If the interference is coming into your telephone via the RJ-11 cable, then the type of ferrite material you use to suppress the interference will matter. Engineers refer to the type of ferrite as the "mix", meaning what type of ferrite material is mixed to make up the device. These mixes are simply given numbers that are common place in the industry.
There are two mixes that will help knock down interference from ham radio and CB transmissions: type 75 and type 31. The type 75 material is excellent at suppressing frequencies in the 150 kHz to 10 MHz range. In ham speak, this would cover the 160 meter through 30 meter bands. The type 31 material provides broad coverage from 1 MHz to 300 MHz. This would include CB and the 160 meter to 1.4 meter ham bands.
Ferrite materials comes in a variety of physical shapes but the two that are most usable for your application are the toroid (doughnut looking) and the split sleeve type. Either type will work.
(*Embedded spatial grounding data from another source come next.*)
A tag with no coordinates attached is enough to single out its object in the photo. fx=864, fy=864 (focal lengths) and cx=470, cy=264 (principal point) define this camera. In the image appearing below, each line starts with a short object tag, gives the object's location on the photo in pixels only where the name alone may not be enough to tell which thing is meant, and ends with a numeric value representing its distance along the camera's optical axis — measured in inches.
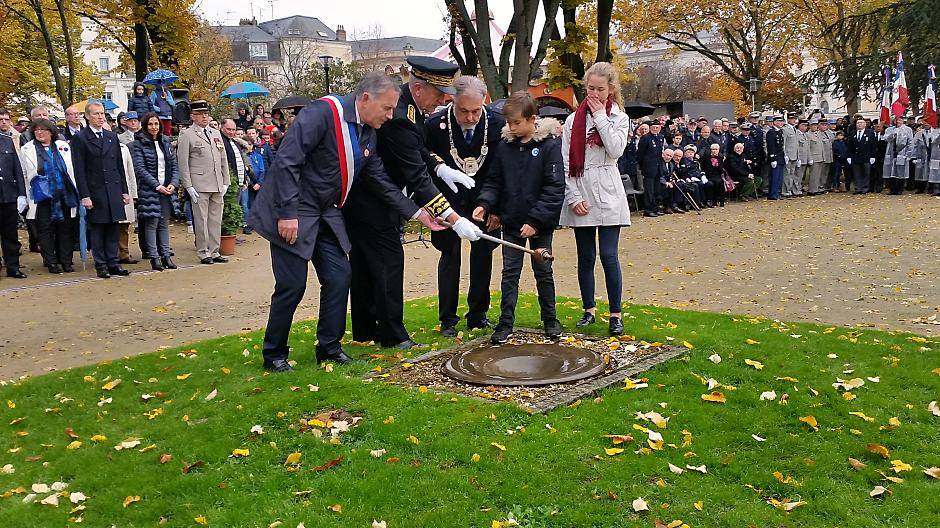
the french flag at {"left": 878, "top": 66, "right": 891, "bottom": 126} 994.1
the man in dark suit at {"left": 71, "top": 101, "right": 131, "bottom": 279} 470.9
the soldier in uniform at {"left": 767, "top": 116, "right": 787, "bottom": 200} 888.9
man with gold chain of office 283.4
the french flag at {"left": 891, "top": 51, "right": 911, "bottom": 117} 925.8
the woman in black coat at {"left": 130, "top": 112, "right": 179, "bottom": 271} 503.5
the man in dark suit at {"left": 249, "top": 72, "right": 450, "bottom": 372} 242.2
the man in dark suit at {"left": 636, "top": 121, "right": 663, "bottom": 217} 768.9
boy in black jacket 269.6
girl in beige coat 271.4
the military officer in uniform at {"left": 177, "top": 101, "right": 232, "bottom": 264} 513.0
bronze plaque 231.8
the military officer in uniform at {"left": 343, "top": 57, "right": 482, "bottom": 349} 267.4
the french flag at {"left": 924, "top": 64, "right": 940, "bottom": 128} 877.2
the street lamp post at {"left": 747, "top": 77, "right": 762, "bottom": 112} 1355.8
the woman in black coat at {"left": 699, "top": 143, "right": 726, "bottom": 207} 836.0
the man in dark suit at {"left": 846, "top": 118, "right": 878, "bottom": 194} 896.9
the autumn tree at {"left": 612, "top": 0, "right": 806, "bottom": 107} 1568.7
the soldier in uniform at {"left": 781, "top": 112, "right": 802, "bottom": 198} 903.1
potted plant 555.5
When installing the ferrite, plan on several turns through the core so select a core with a large enough hole for this purpose. The reason is that, in general, the effectivity of the choking action goes up as the number of turns squared. So for example, 4 turns is 16 times more effective than 1 turn. Space out the turns evenly on the core, wrap them tightly around the core, and do not overlap turns.
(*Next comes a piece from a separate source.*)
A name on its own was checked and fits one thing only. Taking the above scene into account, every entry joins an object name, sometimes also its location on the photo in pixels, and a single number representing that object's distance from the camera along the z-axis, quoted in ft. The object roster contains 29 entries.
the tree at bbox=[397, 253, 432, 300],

If you are not certain which core material to use, both can be applied to the same cord. Just place one after the other, winding each one individually. Alternatively, talk with your ham neighbor. Most hams are more than willing to help a friendly neighbor with any interference problems. At the very least, your ham neighbor can let you know what bands he or she is operating on so that you can select the best ferrite mix for the situation.